U.S. federal budget gap tops $1 trillion through June
In its monthly budget report, the Treasury Department said Tuesday that through the first nine months of this budget year, the deficit totals $1 trillion. That's down 7.6 percent from the $1.09 trillion deficit run up during the same period a year ago.
Worries about the size of the deficit have created political problems for the Obama administration. Congressional Republicans and moderate Democrats have blocked more spending on job creation and other efforts. Republicans also have held up legislation to extend unemployment benefits for the long-term jobless because of its effect on the deficit.
Another failed effort would have provided cash-starved states with money to help avoid layoff of public employees and finance the Medicaid program for the poor and disabled.
President Barack Obama also encountered resistance to further stimulus spending at a meeting of the Group of 20 major industrial nations last month in Toronto.

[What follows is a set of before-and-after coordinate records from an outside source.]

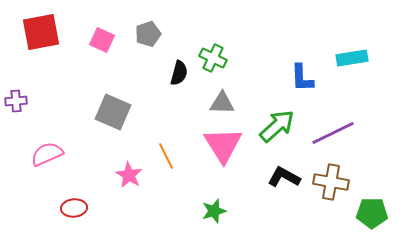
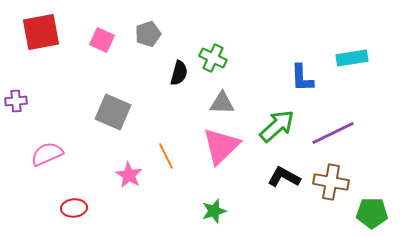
pink triangle: moved 2 px left, 1 px down; rotated 18 degrees clockwise
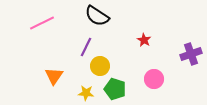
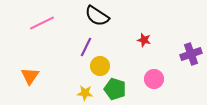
red star: rotated 16 degrees counterclockwise
orange triangle: moved 24 px left
yellow star: moved 1 px left
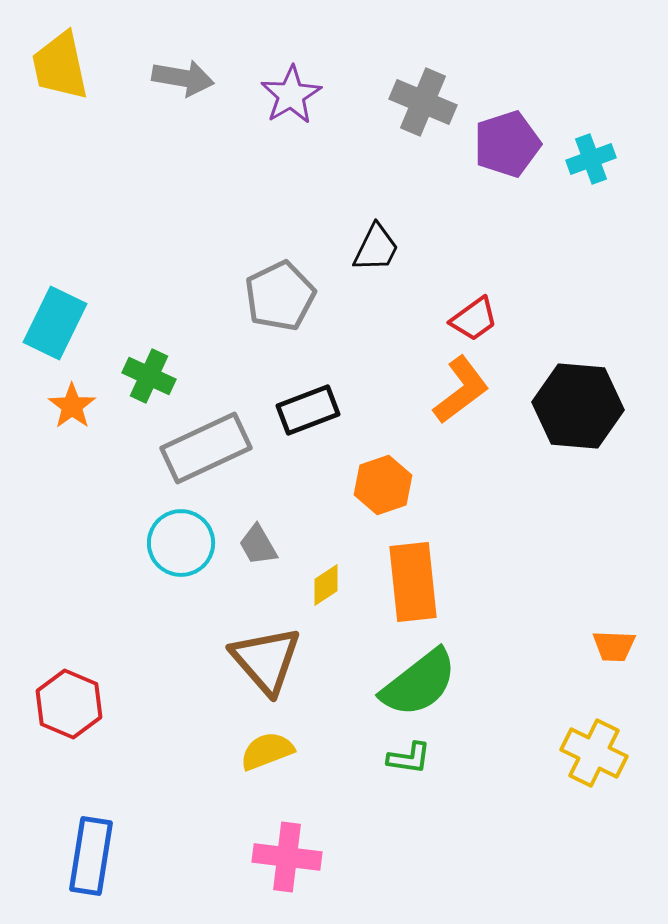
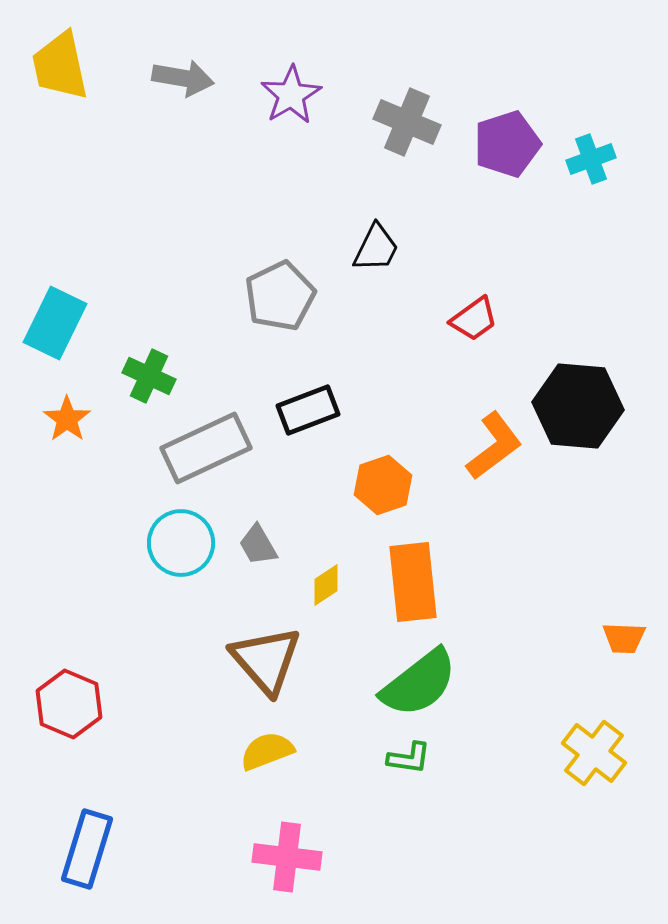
gray cross: moved 16 px left, 20 px down
orange L-shape: moved 33 px right, 56 px down
orange star: moved 5 px left, 13 px down
orange trapezoid: moved 10 px right, 8 px up
yellow cross: rotated 12 degrees clockwise
blue rectangle: moved 4 px left, 7 px up; rotated 8 degrees clockwise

Obama expressed concerns about the risks to a fragile global recovery from withdrawing spending too soon. But the G-20 adopted targets to cut deficits in half as a percentage of their economies over three years.
The deficit in the federal budget in June totaled $68.4 billion, the second highest June deficit on record, but down from the all-time high of $94.3 billion in June 2009, a month when the government was spending heavily to stabilize the financial system and jump-start economic growth.